## EXERCISE PROMPT
Copy out each line in the listing below where the word "such" appears.

━━━━━ DATA

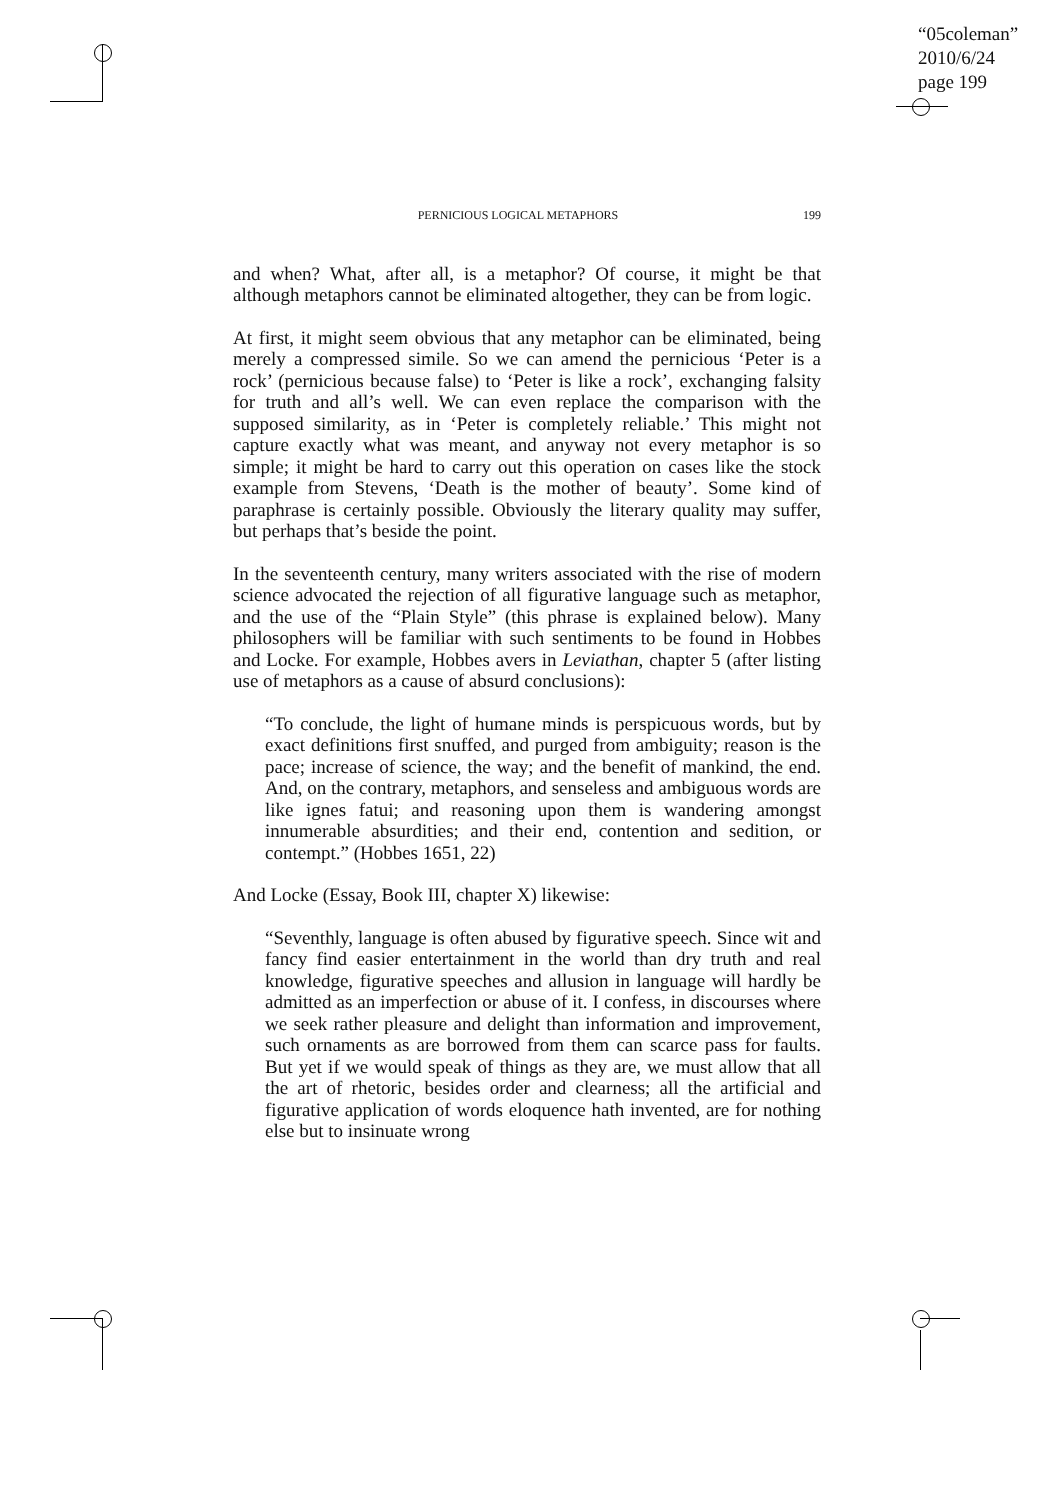“05coleman”
2010/6/24
page 199
PERNICIOUS LOGICAL METAPHORS 199
and when? What, after all, is a metaphor? Of course, it might be that although metaphors cannot be eliminated altogether, they can be from logic.
At first, it might seem obvious that any metaphor can be eliminated, being merely a compressed simile. So we can amend the pernicious ‘Peter is a rock’ (pernicious because false) to ‘Peter is like a rock’, exchanging falsity for truth and all’s well. We can even replace the comparison with the supposed similarity, as in ‘Peter is completely reliable.’ This might not capture exactly what was meant, and anyway not every metaphor is so simple; it might be hard to carry out this operation on cases like the stock example from Stevens, ‘Death is the mother of beauty’. Some kind of paraphrase is certainly possible. Obviously the literary quality may suffer, but perhaps that’s beside the point.
In the seventeenth century, many writers associated with the rise of modern science advocated the rejection of all figurative language such as metaphor, and the use of the “Plain Style” (this phrase is explained below). Many philosophers will be familiar with such sentiments to be found in Hobbes and Locke. For example, Hobbes avers in Leviathan, chapter 5 (after listing use of metaphors as a cause of absurd conclusions):
“To conclude, the light of humane minds is perspicuous words, but by exact definitions first snuffed, and purged from ambiguity; reason is the pace; increase of science, the way; and the benefit of mankind, the end. And, on the contrary, metaphors, and senseless and ambiguous words are like ignes fatui; and reasoning upon them is wandering amongst innumerable absurdities; and their end, contention and sedition, or contempt.” (Hobbes 1651, 22)
And Locke (Essay, Book III, chapter X) likewise:
“Seventhly, language is often abused by figurative speech. Since wit and fancy find easier entertainment in the world than dry truth and real knowledge, figurative speeches and allusion in language will hardly be admitted as an imperfection or abuse of it. I confess, in discourses where we seek rather pleasure and delight than information and improvement, such ornaments as are borrowed from them can scarce pass for faults. But yet if we would speak of things as they are, we must allow that all the art of rhetoric, besides order and clearness; all the artificial and figurative application of words eloquence hath invented, are for nothing else but to insinuate wrong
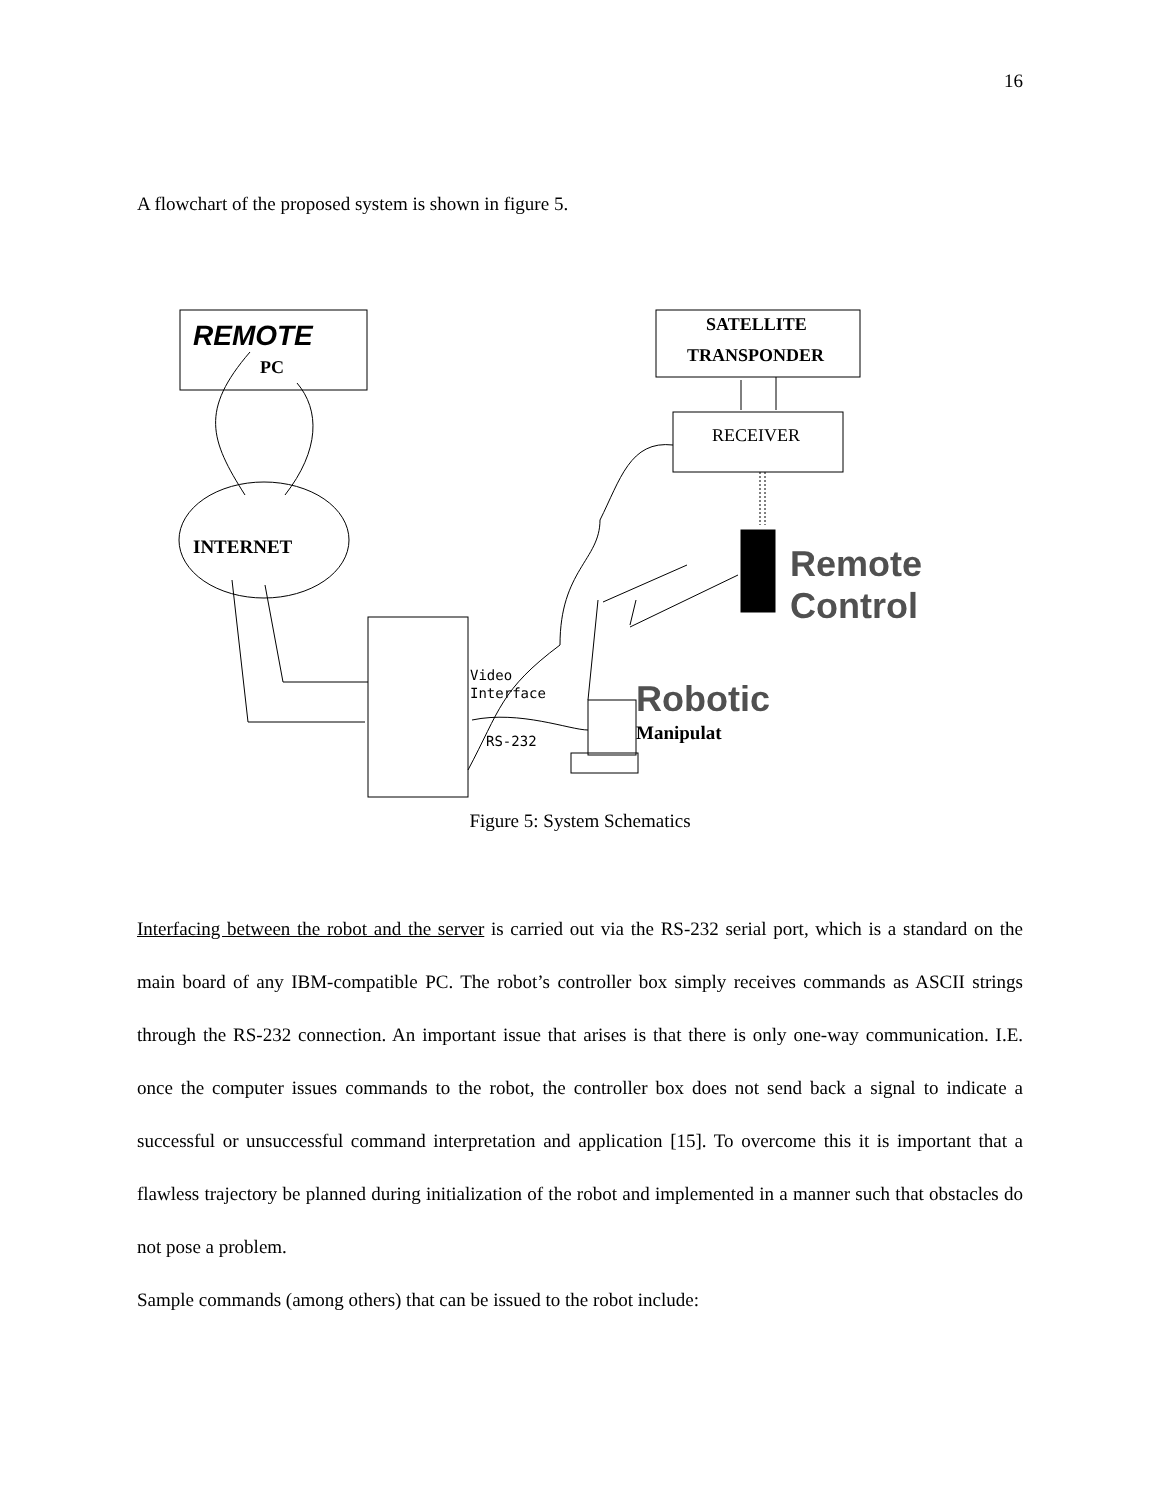16
A flowchart of the proposed system is shown in figure 5.
REMOTE
PC
SATELLITE
TRANSPONDER
RECEIVER
INTERNET
Remote
Control
Video
Interface
RS-232
Robotic
Manipulat
Figure 5: System Schematics
Interfacing between the robot and the server is carried out via the RS-232 serial port, which is a standard on the main board of any IBM-compatible PC. The robot’s controller box simply receives commands as ASCII strings through the RS-232 connection. An important issue that arises is that there is only one-way communication. I.E. once the computer issues commands to the robot, the controller box does not send back a signal to indicate a successful or unsuccessful command interpretation and application [15]. To overcome this it is important that a flawless trajectory be planned during initialization of the robot and implemented in a manner such that obstacles do not pose a problem.
Sample commands (among others) that can be issued to the robot include:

━━━━━━━━━━

## FINAL ANSWER
In the seventeenth century, many writers associated with the rise of modern science advocated the rejection of all figurative language such as metaphor, and the use of the “Plain Style” (this phrase is explained below). Many philosophers will be familiar with such sentiments to be found in Hobbes and Locke. For example, Hobbes avers in Leviathan, chapter 5 (after listing use of metaphors as a cause of absurd conclusions):
“Seventhly, language is often abused by figurative speech. Since wit and fancy find easier entertainment in the world than dry truth and real knowledge, figurative speeches and allusion in language will hardly be admitted as an imperfection or abuse of it. I confess, in discourses where we seek rather pleasure and delight than information and improvement, such ornaments as are borrowed from them can scarce pass for faults. But yet if we would speak of things as they are, we must allow that all the art of rhetoric, besides order and clearness; all the artificial and figurative application of words eloquence hath invented, are for nothing else but to insinuate wrong
Interfacing between the robot and the server is carried out via the RS-232 serial port, which is a standard on the main board of any IBM-compatible PC. The robot’s controller box simply receives commands as ASCII strings through the RS-232 connection. An important issue that arises is that there is only one-way communication. I.E. once the computer issues commands to the robot, the controller box does not send back a signal to indicate a successful or unsuccessful command interpretation and application [15]. To overcome this it is important that a flawless trajectory be planned during initialization of the robot and implemented in a manner such that obstacles do not pose a problem.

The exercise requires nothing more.